To Ashish

I started writing because I wanted to hide from my mother. I needed a space that could be only mine, that nobody wanted because they didn’t know it existed. It gave me some kind of thrill to hide when I was wanted the most. I treasured those moments when I could just hide and watch them look for me. To not be seen when they were frantically looking for you gives you some kind of sadistic authority over yourself and your space. Some similar kind of thrill was transferred onto that moment when I first wrote a full sentence. For those kind souls who do read my blog, you may remember a boy named ‘Ashish’ that I mentioned in a post titled ‘Poof’. For all the times I have fallen in and out of love with god knows how many people, I remember Ashish very well.
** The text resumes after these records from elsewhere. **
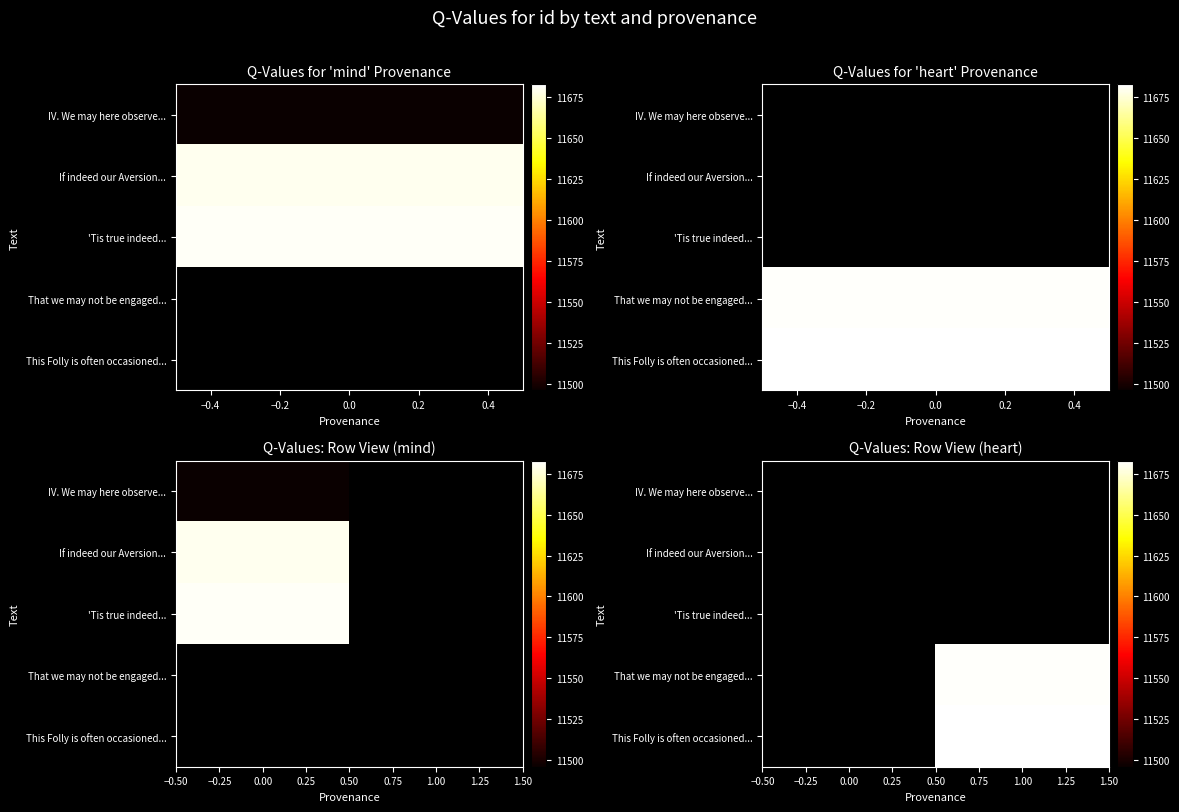

How many series are shown in this chart?

5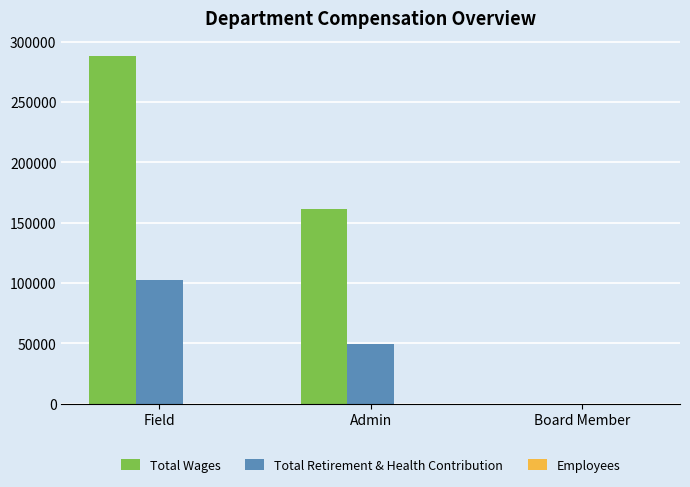

Is it true that Total Wages equals 272234 at Admin?

False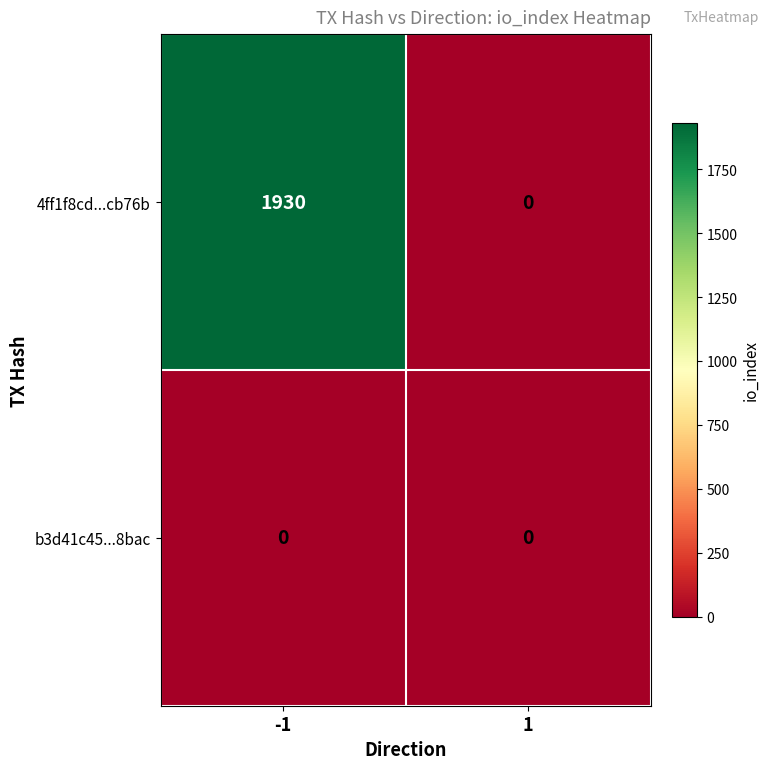

What is the difference between the 4ff1f8cd...cb76b values at 1 and -1?

1930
He was chubby (just the way I like ’em even to this day) and had brown, wavy hair. In all that time that I was in love with him, he must have glanced at my direction once, maybe twice. We never talked to each other.

So him and Rashmi (also a girl I was in love with) were friends and it seemed like he spent all of his life with her. This drove me insane one evening and I wanted terribly to do something about it. I did the only thing that I felt like doing. I wanted to write “I hate you Ashish” hoping it would help me out of feeling lost and small. And where did I write this bit? On a wall in my Mother’s bedroom. I don’t know why I picked her room. I didn’t really pick actually. I remember I had a red pen in my hand and I was in her room and I just walked up to the wall and wrote it. In awfully small font. So small that even if everyone in the world would overlook it, my mother would read it. Because I wrote it and it was THAT small so she had to know what I was hiding (?) from her no?

The woman bawled my name out soon as she read it demanding to know why I had written what I had written. I remember feeling terrified when I had to explain it  to her. So I made up some gibberish and ran away. That may have just been the first of the many ‘Explain yourself’ encounters I was going to have with my mother in future. But I remember feeling devilishly happy because I had managed to piss her off. That episode triggered so much pleasure in me that I decided to keep a journal in some freudian hope that she would read it and be annoyed.

That’s how and why I found writing. It became my most sought out hiding place and promised me guilty pleasures like hiding and watching someone looking for me, hiding and watching someone read what I have written and other such nonsense. Eventually, writing has helped me move closer to the woman I want to become, even though I don’t know who the hell that is.